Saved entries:
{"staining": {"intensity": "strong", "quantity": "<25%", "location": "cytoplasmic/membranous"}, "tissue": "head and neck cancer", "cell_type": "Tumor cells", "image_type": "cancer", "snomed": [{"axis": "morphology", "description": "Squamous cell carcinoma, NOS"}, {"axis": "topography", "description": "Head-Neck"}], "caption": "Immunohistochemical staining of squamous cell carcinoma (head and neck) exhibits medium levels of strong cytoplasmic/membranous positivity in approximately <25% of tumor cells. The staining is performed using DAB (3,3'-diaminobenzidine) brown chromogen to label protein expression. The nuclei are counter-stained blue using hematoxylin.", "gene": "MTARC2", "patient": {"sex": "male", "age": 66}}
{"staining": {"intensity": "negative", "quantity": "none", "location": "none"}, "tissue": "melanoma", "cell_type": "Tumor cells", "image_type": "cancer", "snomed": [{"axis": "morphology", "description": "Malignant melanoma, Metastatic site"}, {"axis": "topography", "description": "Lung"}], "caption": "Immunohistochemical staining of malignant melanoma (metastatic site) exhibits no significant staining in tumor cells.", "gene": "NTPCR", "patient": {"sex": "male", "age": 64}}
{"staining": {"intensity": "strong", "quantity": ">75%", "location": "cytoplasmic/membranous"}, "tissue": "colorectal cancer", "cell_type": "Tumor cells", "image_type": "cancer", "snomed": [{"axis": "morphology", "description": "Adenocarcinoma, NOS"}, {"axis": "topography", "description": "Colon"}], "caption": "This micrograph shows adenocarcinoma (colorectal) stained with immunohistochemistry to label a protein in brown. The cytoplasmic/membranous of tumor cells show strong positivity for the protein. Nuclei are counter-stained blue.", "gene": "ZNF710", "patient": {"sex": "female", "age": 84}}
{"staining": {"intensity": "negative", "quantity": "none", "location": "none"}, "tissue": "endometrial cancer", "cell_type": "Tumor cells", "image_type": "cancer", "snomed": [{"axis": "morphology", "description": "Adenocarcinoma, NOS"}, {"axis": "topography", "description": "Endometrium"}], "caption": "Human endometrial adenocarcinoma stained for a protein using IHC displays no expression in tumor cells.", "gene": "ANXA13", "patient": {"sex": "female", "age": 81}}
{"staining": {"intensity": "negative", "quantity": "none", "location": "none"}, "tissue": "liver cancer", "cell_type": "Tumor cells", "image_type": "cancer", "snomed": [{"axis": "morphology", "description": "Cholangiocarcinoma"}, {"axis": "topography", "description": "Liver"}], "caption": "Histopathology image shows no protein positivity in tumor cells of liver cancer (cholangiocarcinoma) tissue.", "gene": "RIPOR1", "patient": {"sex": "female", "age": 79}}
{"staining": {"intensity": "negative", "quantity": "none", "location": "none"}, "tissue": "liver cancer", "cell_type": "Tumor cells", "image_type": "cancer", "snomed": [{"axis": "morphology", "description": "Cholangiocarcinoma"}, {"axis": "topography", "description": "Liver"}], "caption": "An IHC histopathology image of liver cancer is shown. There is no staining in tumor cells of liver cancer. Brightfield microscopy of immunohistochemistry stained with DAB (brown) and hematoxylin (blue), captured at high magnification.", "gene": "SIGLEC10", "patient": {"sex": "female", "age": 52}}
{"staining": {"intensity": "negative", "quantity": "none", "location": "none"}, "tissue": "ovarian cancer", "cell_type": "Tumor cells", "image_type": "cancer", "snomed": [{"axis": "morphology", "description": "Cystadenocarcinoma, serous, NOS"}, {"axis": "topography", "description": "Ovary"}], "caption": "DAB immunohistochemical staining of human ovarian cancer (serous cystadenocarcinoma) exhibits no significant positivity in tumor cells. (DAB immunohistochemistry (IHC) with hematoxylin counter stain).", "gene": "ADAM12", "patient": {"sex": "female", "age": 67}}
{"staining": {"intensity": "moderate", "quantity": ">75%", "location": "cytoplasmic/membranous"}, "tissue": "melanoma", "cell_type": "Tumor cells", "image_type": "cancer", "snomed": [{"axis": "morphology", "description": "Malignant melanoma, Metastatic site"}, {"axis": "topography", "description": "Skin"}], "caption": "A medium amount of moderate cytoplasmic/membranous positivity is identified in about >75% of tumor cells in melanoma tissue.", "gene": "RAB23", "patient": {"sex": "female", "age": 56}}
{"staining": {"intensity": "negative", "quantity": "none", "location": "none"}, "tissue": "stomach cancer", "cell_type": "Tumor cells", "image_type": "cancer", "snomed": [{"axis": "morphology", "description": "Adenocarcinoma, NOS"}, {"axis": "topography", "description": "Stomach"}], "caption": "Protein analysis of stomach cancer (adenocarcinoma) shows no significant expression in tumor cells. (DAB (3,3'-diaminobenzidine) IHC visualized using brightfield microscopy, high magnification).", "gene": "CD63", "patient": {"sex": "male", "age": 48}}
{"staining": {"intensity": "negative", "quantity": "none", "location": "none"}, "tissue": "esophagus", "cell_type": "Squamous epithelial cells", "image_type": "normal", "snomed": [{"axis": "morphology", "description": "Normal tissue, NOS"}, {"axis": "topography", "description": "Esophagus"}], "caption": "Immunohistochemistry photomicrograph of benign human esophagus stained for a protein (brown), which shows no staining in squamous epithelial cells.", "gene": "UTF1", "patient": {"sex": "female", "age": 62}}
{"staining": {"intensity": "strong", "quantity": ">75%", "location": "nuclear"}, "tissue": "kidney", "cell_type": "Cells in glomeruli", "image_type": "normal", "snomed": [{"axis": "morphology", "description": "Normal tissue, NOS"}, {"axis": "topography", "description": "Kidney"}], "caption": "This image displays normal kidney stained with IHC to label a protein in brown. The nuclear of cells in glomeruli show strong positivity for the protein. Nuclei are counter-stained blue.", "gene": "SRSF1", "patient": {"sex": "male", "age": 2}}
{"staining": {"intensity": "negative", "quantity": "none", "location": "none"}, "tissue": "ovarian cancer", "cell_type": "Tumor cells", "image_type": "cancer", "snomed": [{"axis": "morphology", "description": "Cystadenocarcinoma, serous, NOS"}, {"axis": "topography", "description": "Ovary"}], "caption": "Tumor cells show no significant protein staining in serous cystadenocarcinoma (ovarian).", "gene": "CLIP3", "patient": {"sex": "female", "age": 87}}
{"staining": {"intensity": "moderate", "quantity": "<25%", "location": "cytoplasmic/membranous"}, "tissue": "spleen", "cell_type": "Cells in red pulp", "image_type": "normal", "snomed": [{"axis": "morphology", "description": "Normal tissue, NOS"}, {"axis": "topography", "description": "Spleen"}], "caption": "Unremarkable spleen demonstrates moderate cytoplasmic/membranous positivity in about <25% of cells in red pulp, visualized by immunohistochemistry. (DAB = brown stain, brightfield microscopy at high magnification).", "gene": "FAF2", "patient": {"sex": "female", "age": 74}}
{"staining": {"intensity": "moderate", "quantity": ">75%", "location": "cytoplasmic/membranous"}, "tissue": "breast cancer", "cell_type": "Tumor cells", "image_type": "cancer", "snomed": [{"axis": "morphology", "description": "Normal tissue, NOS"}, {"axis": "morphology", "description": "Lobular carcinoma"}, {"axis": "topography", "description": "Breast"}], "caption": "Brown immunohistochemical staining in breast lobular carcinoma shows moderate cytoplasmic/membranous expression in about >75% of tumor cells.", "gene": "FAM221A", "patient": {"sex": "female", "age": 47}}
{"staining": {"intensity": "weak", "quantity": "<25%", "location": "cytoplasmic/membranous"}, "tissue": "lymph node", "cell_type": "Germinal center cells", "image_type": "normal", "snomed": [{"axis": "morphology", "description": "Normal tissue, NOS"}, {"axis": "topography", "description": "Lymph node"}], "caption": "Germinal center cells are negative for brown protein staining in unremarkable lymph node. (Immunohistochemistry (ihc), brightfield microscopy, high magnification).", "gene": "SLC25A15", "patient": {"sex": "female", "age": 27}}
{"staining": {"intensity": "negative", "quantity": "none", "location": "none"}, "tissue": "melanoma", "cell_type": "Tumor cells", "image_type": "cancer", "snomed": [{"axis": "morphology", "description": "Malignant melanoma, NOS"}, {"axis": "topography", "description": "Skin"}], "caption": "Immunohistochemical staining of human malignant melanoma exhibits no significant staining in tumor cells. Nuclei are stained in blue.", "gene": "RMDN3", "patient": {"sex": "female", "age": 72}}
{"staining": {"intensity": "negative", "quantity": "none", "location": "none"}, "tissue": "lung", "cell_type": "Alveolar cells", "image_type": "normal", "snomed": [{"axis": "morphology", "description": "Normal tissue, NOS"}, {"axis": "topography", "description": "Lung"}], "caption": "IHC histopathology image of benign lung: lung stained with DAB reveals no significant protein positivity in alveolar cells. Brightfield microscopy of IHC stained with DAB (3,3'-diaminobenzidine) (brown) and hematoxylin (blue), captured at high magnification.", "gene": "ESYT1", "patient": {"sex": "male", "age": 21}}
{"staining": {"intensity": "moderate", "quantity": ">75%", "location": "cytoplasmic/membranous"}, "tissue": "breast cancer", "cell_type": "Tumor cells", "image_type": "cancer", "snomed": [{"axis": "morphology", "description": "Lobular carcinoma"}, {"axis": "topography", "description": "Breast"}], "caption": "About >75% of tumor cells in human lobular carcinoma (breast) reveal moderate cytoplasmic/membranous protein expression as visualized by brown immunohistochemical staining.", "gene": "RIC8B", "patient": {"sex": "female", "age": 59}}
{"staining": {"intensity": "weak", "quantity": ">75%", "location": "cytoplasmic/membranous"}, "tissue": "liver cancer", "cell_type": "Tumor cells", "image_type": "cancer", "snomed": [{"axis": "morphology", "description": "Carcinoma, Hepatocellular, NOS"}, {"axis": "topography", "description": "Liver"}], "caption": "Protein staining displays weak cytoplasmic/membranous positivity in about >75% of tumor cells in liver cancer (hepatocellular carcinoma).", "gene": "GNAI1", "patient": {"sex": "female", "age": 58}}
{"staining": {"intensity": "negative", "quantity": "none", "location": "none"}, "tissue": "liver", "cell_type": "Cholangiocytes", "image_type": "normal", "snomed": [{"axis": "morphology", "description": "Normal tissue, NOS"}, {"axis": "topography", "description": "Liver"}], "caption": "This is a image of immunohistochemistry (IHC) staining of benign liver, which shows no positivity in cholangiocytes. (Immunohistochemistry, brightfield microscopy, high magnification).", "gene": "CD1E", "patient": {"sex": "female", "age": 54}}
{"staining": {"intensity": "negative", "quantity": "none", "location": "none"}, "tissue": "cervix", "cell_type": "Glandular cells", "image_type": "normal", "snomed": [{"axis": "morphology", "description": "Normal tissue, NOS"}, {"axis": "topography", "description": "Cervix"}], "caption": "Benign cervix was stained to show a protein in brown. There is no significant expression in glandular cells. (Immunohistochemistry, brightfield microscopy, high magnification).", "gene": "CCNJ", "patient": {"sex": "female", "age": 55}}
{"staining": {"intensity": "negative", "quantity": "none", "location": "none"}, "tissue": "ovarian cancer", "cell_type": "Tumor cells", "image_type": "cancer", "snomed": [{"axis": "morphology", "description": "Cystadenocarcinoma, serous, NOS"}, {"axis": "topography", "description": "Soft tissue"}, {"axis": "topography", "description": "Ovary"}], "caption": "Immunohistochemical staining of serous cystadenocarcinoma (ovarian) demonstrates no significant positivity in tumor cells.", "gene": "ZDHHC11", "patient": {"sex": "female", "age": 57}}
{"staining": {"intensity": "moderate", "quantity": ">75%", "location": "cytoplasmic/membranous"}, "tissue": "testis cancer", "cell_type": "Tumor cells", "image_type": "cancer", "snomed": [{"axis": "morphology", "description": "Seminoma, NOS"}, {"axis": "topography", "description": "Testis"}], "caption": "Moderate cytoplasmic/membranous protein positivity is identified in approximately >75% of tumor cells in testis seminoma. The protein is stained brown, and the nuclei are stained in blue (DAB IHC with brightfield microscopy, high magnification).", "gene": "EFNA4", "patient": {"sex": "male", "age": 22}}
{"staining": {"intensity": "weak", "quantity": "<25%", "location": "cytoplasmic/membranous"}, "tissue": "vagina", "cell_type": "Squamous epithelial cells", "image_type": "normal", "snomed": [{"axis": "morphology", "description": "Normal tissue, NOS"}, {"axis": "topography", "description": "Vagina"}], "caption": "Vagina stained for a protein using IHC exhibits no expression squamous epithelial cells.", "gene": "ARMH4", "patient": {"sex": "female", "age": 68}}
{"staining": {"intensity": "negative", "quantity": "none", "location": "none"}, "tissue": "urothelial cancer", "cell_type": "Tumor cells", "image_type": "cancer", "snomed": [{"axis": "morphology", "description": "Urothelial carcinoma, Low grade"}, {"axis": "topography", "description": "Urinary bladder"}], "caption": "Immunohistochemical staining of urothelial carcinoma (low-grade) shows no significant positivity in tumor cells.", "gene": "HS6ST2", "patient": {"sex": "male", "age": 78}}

To do: Count the lines above in which the string "weak" occurs, and write the number with no other text.

Written response: 3